On a steep slope just inland from Waldport, Oregon, a young forestry worker named Jared Foster is at the controls of a large machine called a forwarder. The machine, made by Finnish company Ponnse, looks like it was designed by Michael Bay.
The front section contains a climate-controlled cabin, in which Foster sits, listening to a country music station as he works. The back features a large, articulated mechanical arm with a yellow claw, and a cage that can hold up to 20 metric tons of felled timber. The whole thing is tethered by a steel cable to a large stump at the top of the slope, to keep it from careening down the hill.
In the cab, Foster manipulates a joystick that controls the arm, which gathers up felled Douglas Fir trees as if they were Jenga sticks. It’s taken him a year to master it, and his training has included time on simulators. His supervisor, Matt Mattioda of Miller Lumber, says: “It’s as complicated as flying a plane.” Eventually, when there’s an opening, Jared will get his chance to run the even more daunting harvester that can clear a patch of firs in minutes.
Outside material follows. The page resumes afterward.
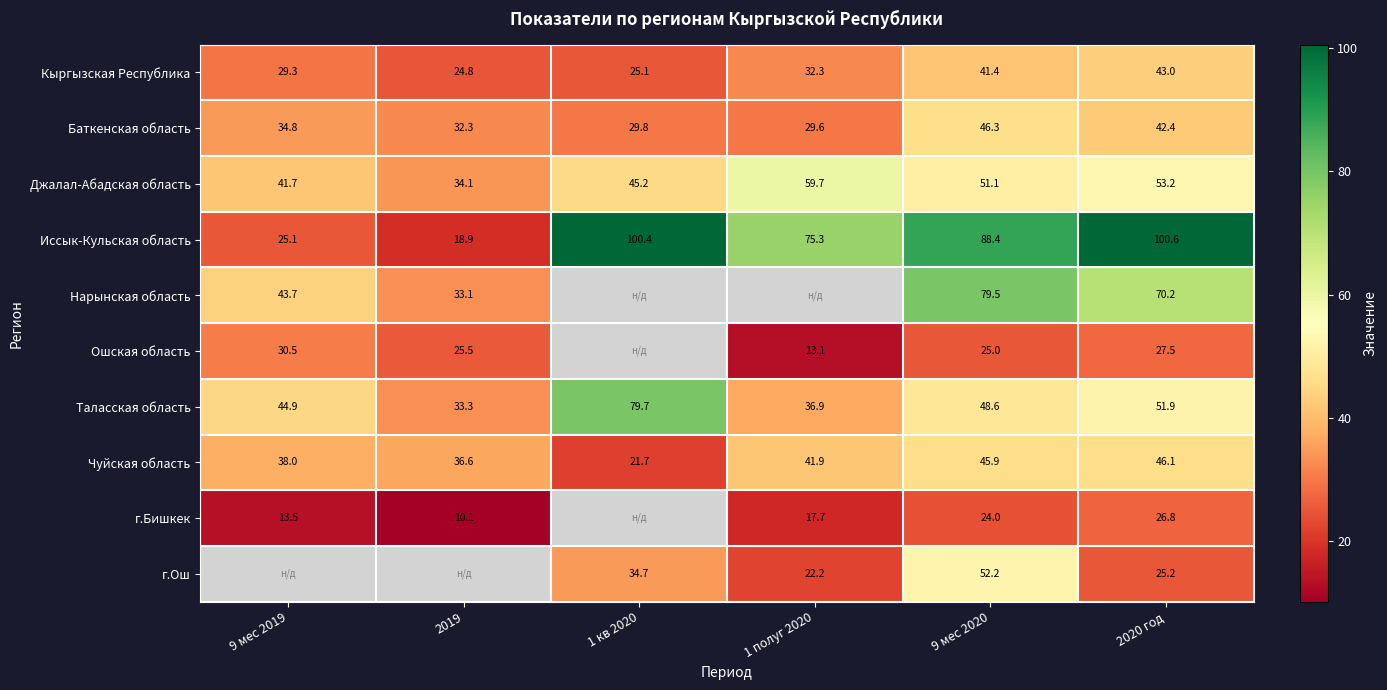

At which label does Иссык-Кульская область first exceed 88?

1 кв 2020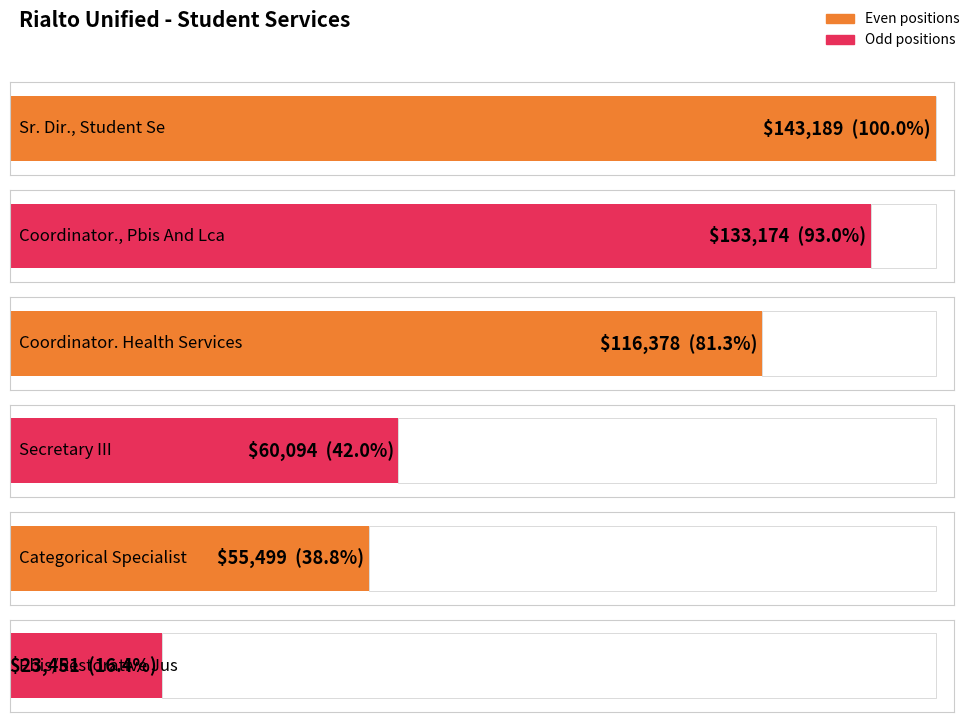

What is the change in value from Coordinator., Pbis And Lca to Categorical Specialist?

-77675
Mattioda and other experts hope the new machines might help the logging industry solve its millennial problem: young people are not attracted to a life in the forest. He says that the machines are nothing short of a technological revolution for the industry. “A few years back we would have had to clear a slope like this by hand.” Until now, mechanisation has only been possible on flat ground, because vehicles have not had the attractive capability to stay on sloped. Now, winches, tethering, and the wheel system mean that “together these machines can do the work of eight men or more”.
John Garland, professor emeritus at Oregon State University, has spent a lifetime researching the industry and trying to improve its safety record. Earlier, as we drove along a forest road to the site that Miller Lumber was clearing, he explained why the industry has struggled to attract young people to its ranks. “Logging is difficult, dirty, dangerous, and declining.”